INPUT DATA: Begin

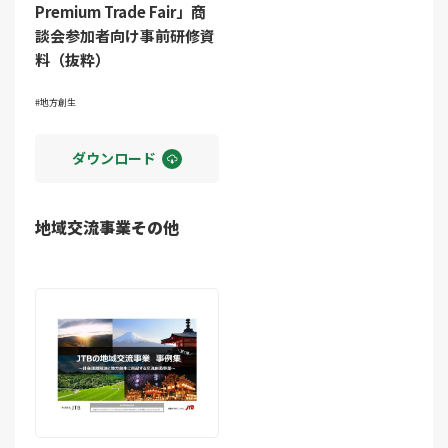
Premium Trade Fair」商
談会参加者向け事前研修資
料（抜粋）
地方創生
ダウンロード
地域交流事業その他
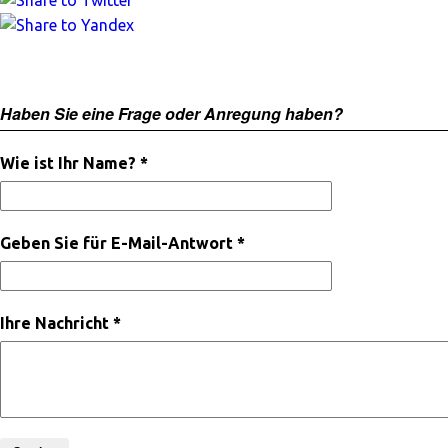
Haben Sie eine Frage oder Anregung haben?
Wie ist Ihr Name? *
Geben Sie für E-Mail-Antwort *
Ihre Nachricht *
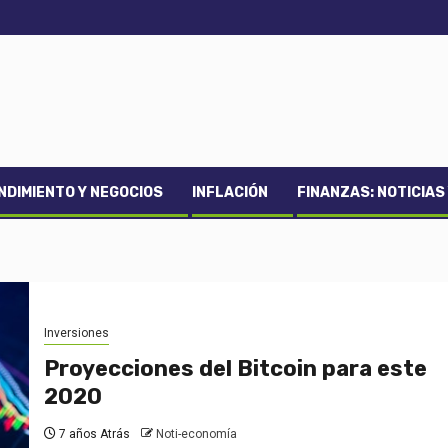
DIMIENTO Y NEGOCIOS
INFLACIÓN
FINANZAS: NOTICIAS
Inversiones
Proyecciones del Bitcoin para este
2020
7 años Atrás
Noti-economía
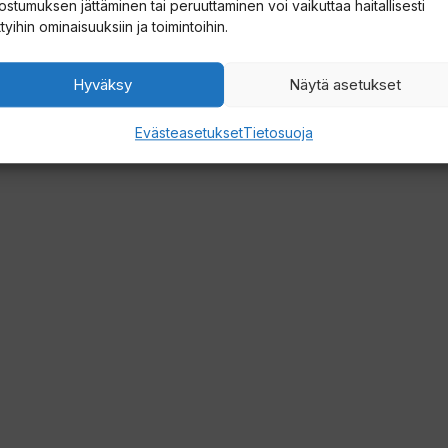
ostumuksen jättäminen tai peruuttaminen voi vaikuttaa haitallisesti
ttyihin ominaisuuksiin ja toimintoihin.
Hyväksy
Näytä asetukset
Evästeasetukset
Tietosuoja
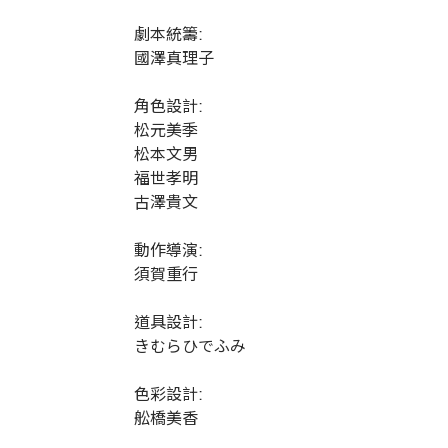
劇本統籌:
國澤真理子
角色設計:
松元美季
松本文男
福世孝明
古澤貴文
動作導演:
須賀重行
道具設計:
きむらひでふみ
色彩設計:
舩橋美香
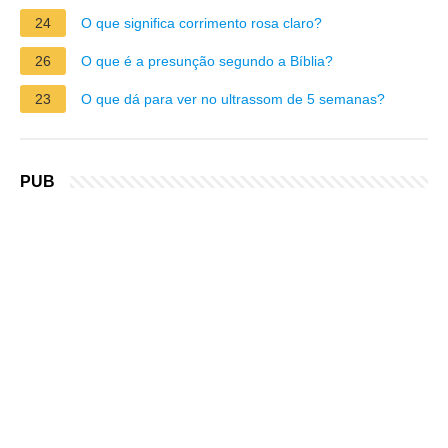
24
O que significa corrimento rosa claro?
26
O que é a presunção segundo a Bíblia?
23
O que dá para ver no ultrassom de 5 semanas?
PUB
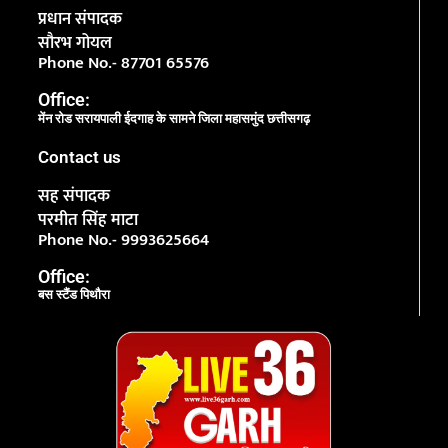
प्रधान संपादक
सौरभ गोयल
Phone No.- 87701 65576
Office:
मेंन रोड सरायपाली ईदगाह के सामने जिला महासमुंद छत्तीसगढ़
Contact us
सह संपादक
परमीत सिंह माटा
Phone No.- 9993625664
Office:
बस स्टैंड पिथौरा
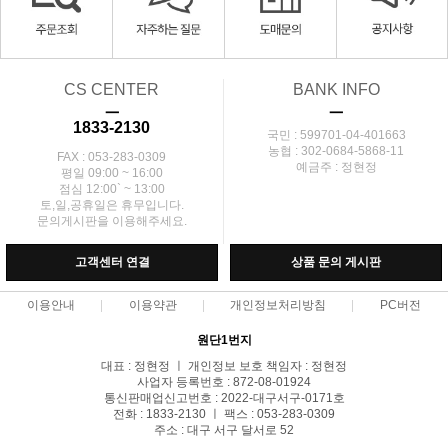
CS CENTER
BANK INFO
ㅡ
ㅡ
1833-2130
국민 : 599701-04-401663
농협 : 302-0684-5868-11
FAX : 053-283-0309
예금주 : 정현정
평일 09:00 ~ 16:00
점심 12:00` ~ 13:00
토,일,공휴일은 휴무입니다.
문의게시판을 이용해주세요.
고객센터 연결
상품 문의 게시판
이용안내
이용약관
개인정보처리방침
PC버전
원단1번지
대표 : 정현정 ㅣ 개인정보 보호 책임자 : 정현정
사업자 등록번호 : 872-08-01924
통신판매업신고번호 : 2022-대구서구-0171호
전화 : 1833-2130 ㅣ 팩스 : 053-283-0309
주소 : 대구 서구 달서로 52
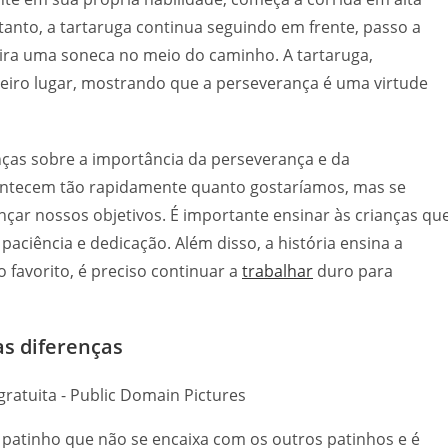
tanto, a tartaruga continua seguindo em frente, passo a
 tira uma soneca no meio do caminho. A tartaruga,
eiro lugar, mostrando que a perseverança é uma virtude
anças sobre a importância da perseverança e da
contecem tão rapidamente quanto gostaríamos, mas se
ar nossos objetivos. É importante ensinar às crianças qu
aciência e dedicação. Além disso, a história ensina a
favorito, é preciso continuar a
trabalhar
duro para
as diferenças
m patinho que não se encaixa com os outros patinhos e é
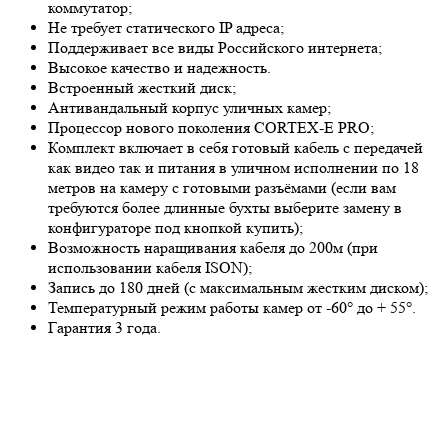
коммутатор;
Не требует статического IP адреса;
Поддерживает все виды Российского интернета;
Высокое качество и надежность.
Встроенный жесткий диск;
Антивандальный корпус уличных камер;
Процессор нового поколения CORTEX-E PRO;
Комплект включает в себя готовый кабель с передачей
как видео так и питания в уличном исполнении по 18
метров на камеру с готовыми разъёмами (если вам
требуются более длинные бухты выберите замену в
конфигураторе под кнопкой купить);
Возможность наращивания кабеля до 200м (при
использовании кабеля ISON);
Запись до 180 дней (с максимальным жестким диском);
Температурный режим работы камер от -60° до + 55°.
Гарантия 3 года.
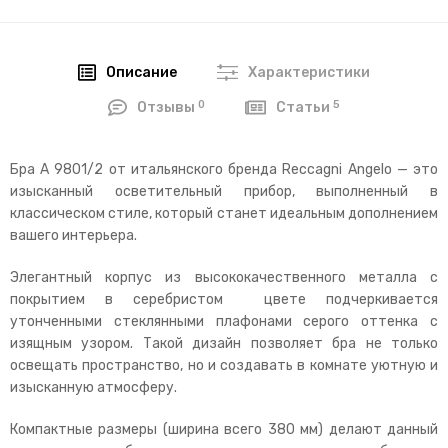
Описание
Характеристики
0
5
Отзывы
Статьи
Бра A 9801/2 от итальянского бренда Reccagni Angelo — это
изысканный осветительный прибор, выполненный в
классическом стиле, который станет идеальным дополнением
вашего интерьера.
Элегантный корпус из высококачественного металла с
покрытием в серебристом цвете подчеркивается
утонченными стеклянными плафонами серого оттенка с
изящным узором. Такой дизайн позволяет бра не только
освещать пространство, но и создавать в комнате уютную и
изысканную атмосферу.
Компактные размеры (ширина всего 380 мм) делают данный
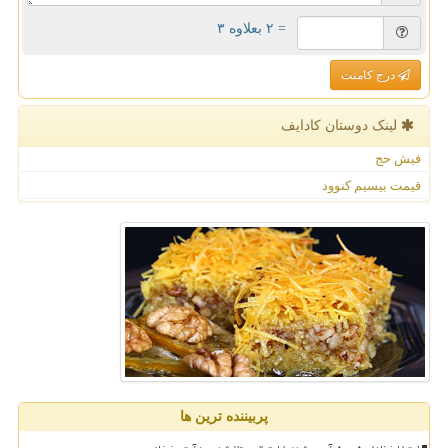
= ۲ بعلاوه ۳
درج کامنت
لینک دوستان كادایف
فیش حج
قیمت بیسیم کنوود
پربیننده ترین ها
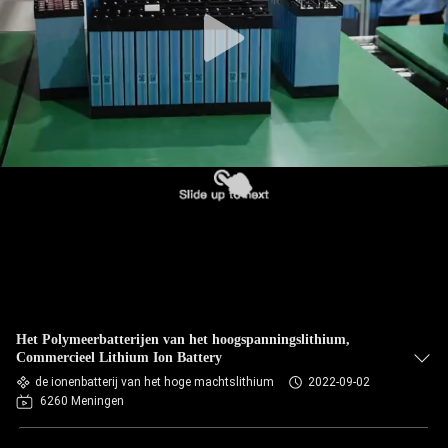
Het Polymeerbatterijen van het hoogspanningslithium,
Commercieel Lithium Ion Battery
de ionenbatterij van het hoge machtslithium
2022-09-02
6260 Meningen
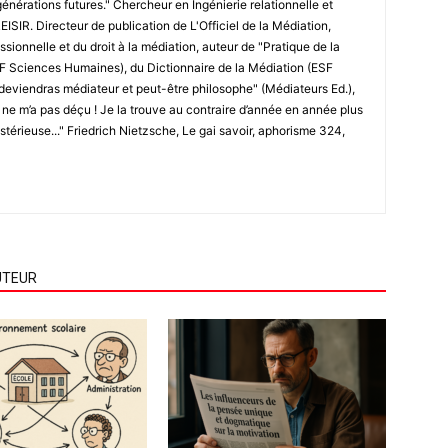
générations futures." Chercheur en Ingénierie relationnelle et
ISIR. Directeur de publication de L'Officiel de la Médiation,
ssionnelle et du droit à la médiation, auteur de "Pratique de la
SF Sciences Humaines), du Dictionnaire de la Médiation (ESF
deviendras médiateur et peut-être philosophe" (Médiateurs Ed.),
e ne m’a pas déçu ! Je la trouve au contraire d’année en année plus
ystérieuse..." Friedrich Nietzsche, Le gai savoir, aphorisme 324,
UTEUR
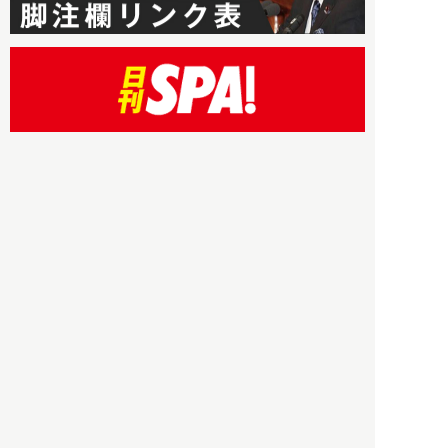
HBOについて
記事使用について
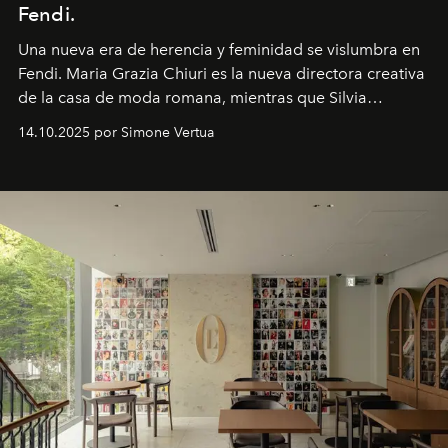
Fendi.
Una nueva era
de herencia y feminidad se vislumbra en
Fendi. Maria Grazia Chiuri es la nueva directora creativa
de la casa de moda romana, mientras que Silvia
Venturini Fendi continúa como Presidenta Honoraria de
14.10.2025 por Simone Vertua
Fendi.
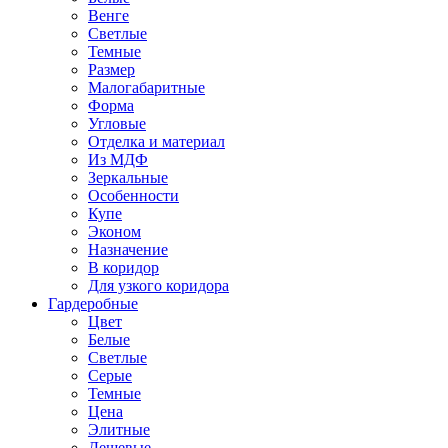
Венге
Светлые
Темные
Размер
Малогабаритные
Форма
Угловые
Отделка и материал
Из МДФ
Зеркальные
Особенности
Купе
Эконом
Назначение
В коридор
Для узкого коридора
Гардеробные
Цвет
Белые
Светлые
Серые
Темные
Цена
Элитные
Дешевые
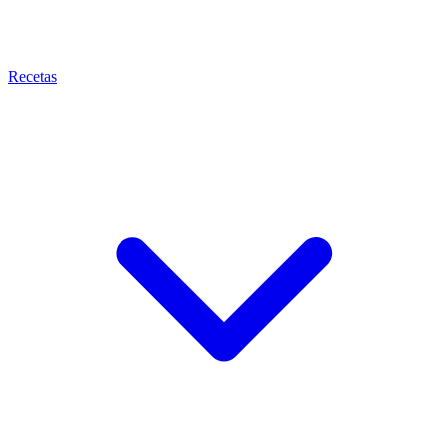
Recetas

INPUT DATA: End

## ACTIVITY:
Range to copy from the listing above: the line containing "изящным узором. Такой" down to the line containing "Commercieel Lithium Ion Battery", both included. Reproduce it exactly, minus the pictures, and add nothing.

## ANSWER AREA:
изящным узором. Такой дизайн позволяет бра не только
освещать пространство, но и создавать в комнате уютную и
изысканную атмосферу.
Компактные размеры (ширина всего 380 мм) делают данный
= ۲ بعلاوه ۳
درج کامنت
لینک دوستان كادایف
فیش حج
قیمت بیسیم کنوود
پربیننده ترین ها
Het Polymeerbatterijen van het hoogspanningslithium,
Commercieel Lithium Ion Battery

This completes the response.